Passage to read:
(begin)

Thank you for stopping by the Mindfulness Painting Newsletter Blog. The Newsletter and Blog are written to weave creativity into the fabric of mental health.
I had a revelation today. I recently asked to set a boundary with a friend, and she got pretty angry. She refused to honor my request. What do you do when that happens to you? I’ve been learning to set boundaries for years. I know there is not a one size fits all approach. But I was shocked that she would not respect my request. I thought boundaries were a good thing that everyone would honor. I’m such an idealist! LOL! Clearly, many people don’t like when boundaries are set. Some don’t mind at all. It can be confusing.
First, what’s a boundary anyway? It’s not an impermeable wall. It is the place where we meet each other. If we don’t define our personal limits, without knowing where I stop and you begin, how do we feel safe? When I openly state my boundaries, I honor the unique self of all individuals, me included. It may seem it threatens to destroy a connection, but it only stops us from connecting in old ways that have dishonored one or both of us. Instead, I hope to make the connection clear at the very place where we engage; to deepen our connection collaboratively.

(end)

Saved entries:
(begin)

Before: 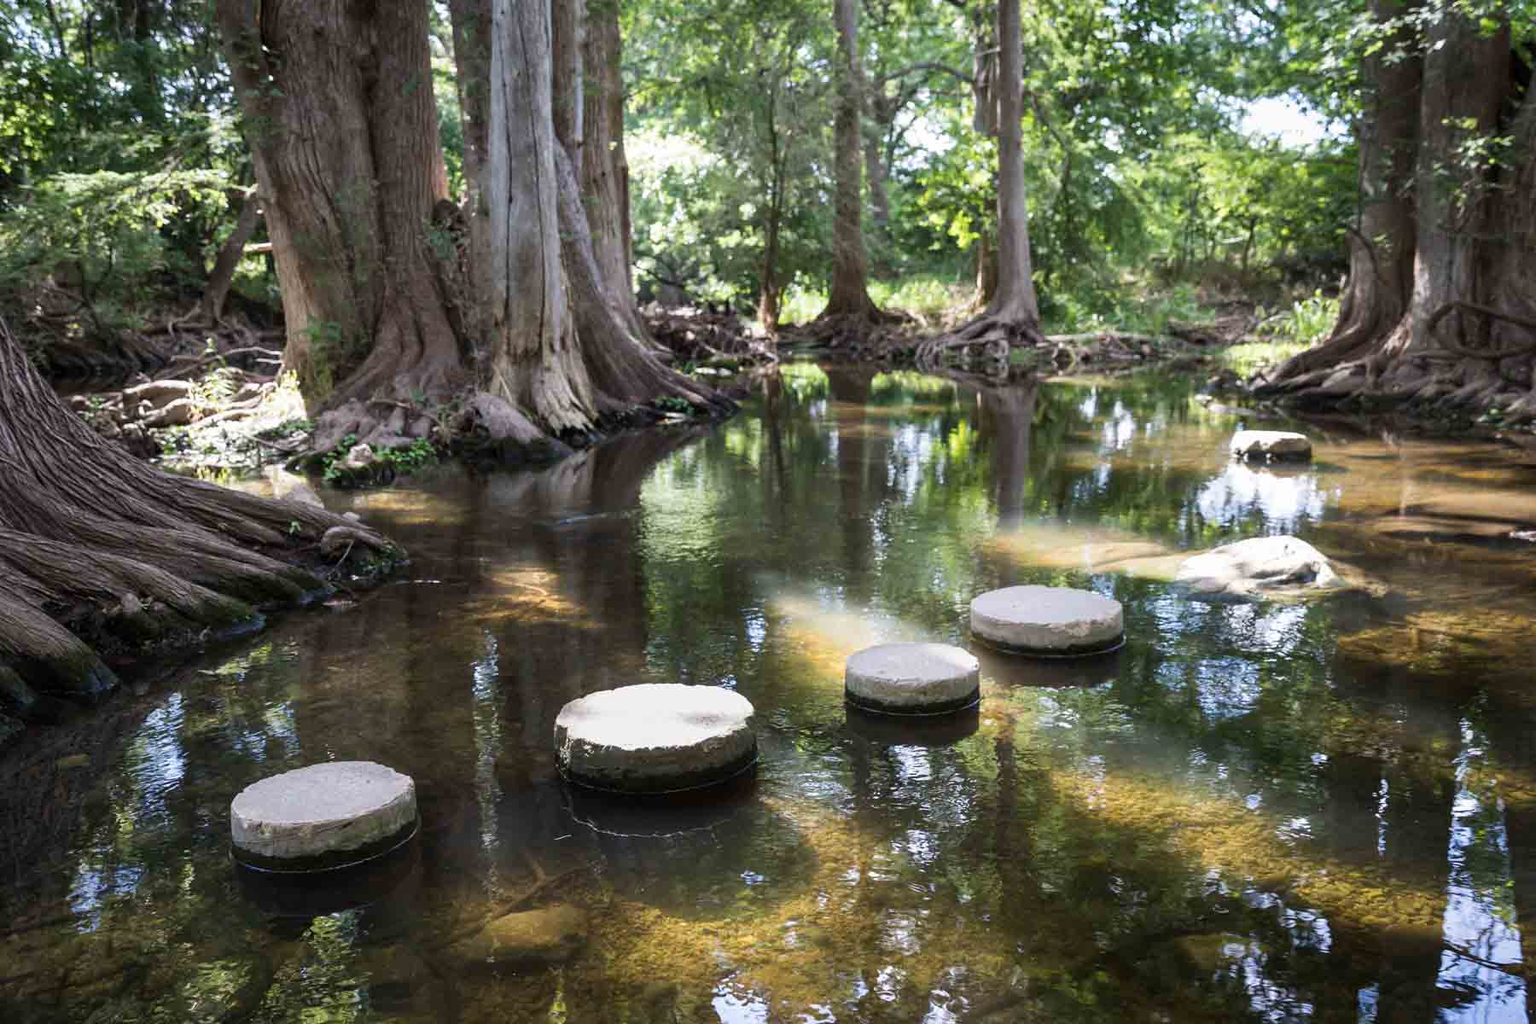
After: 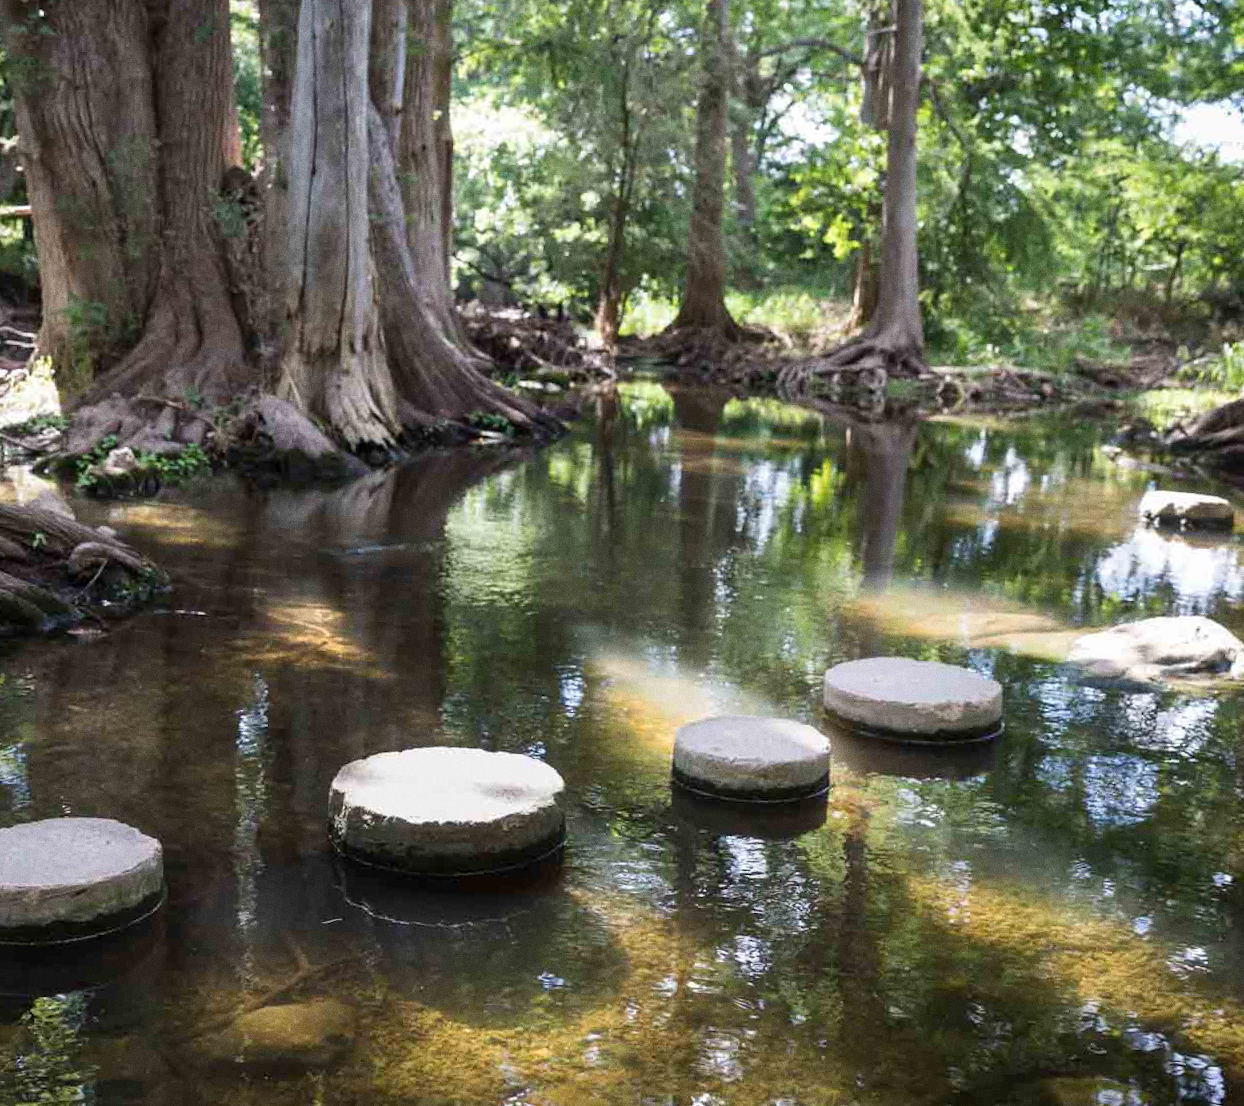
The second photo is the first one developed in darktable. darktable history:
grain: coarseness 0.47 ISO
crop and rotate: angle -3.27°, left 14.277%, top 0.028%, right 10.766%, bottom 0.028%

(end)
(begin)

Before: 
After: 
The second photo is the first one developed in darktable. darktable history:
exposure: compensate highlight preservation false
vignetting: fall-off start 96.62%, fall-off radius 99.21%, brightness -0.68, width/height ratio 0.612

(end)

Exercise prompt: In the blog post on boundaries, what does the writer say a boundary is, rather than an impermeable wall? The entries come from a different source than the blog post on boundaries.

Written solution: It is the place where we meet each other.